* **EXERCISE MATERIAL**:
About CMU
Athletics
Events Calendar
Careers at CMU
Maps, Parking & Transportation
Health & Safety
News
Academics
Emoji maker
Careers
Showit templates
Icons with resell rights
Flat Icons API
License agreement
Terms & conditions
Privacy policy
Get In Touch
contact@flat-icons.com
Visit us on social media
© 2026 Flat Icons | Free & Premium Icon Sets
==
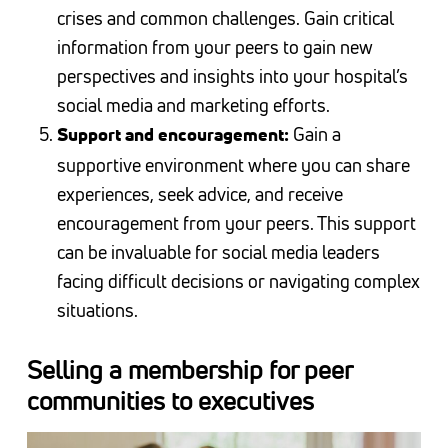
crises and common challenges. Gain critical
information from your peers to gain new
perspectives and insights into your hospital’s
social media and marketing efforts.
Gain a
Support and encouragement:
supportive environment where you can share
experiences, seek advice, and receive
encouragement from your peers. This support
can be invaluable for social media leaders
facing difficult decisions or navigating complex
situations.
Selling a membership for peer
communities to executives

* **EXERCISE PROMPT**: Copy the entries above exactly, but only from the line holding "Flat Icons API" through the line holding "Premium Icon Sets", both included.

* **ANSWER SPACE**:
Flat Icons API
License agreement
Terms & conditions
Privacy policy
Get In Touch
contact@flat-icons.com
Visit us on social media
© 2026 Flat Icons | Free & Premium Icon Sets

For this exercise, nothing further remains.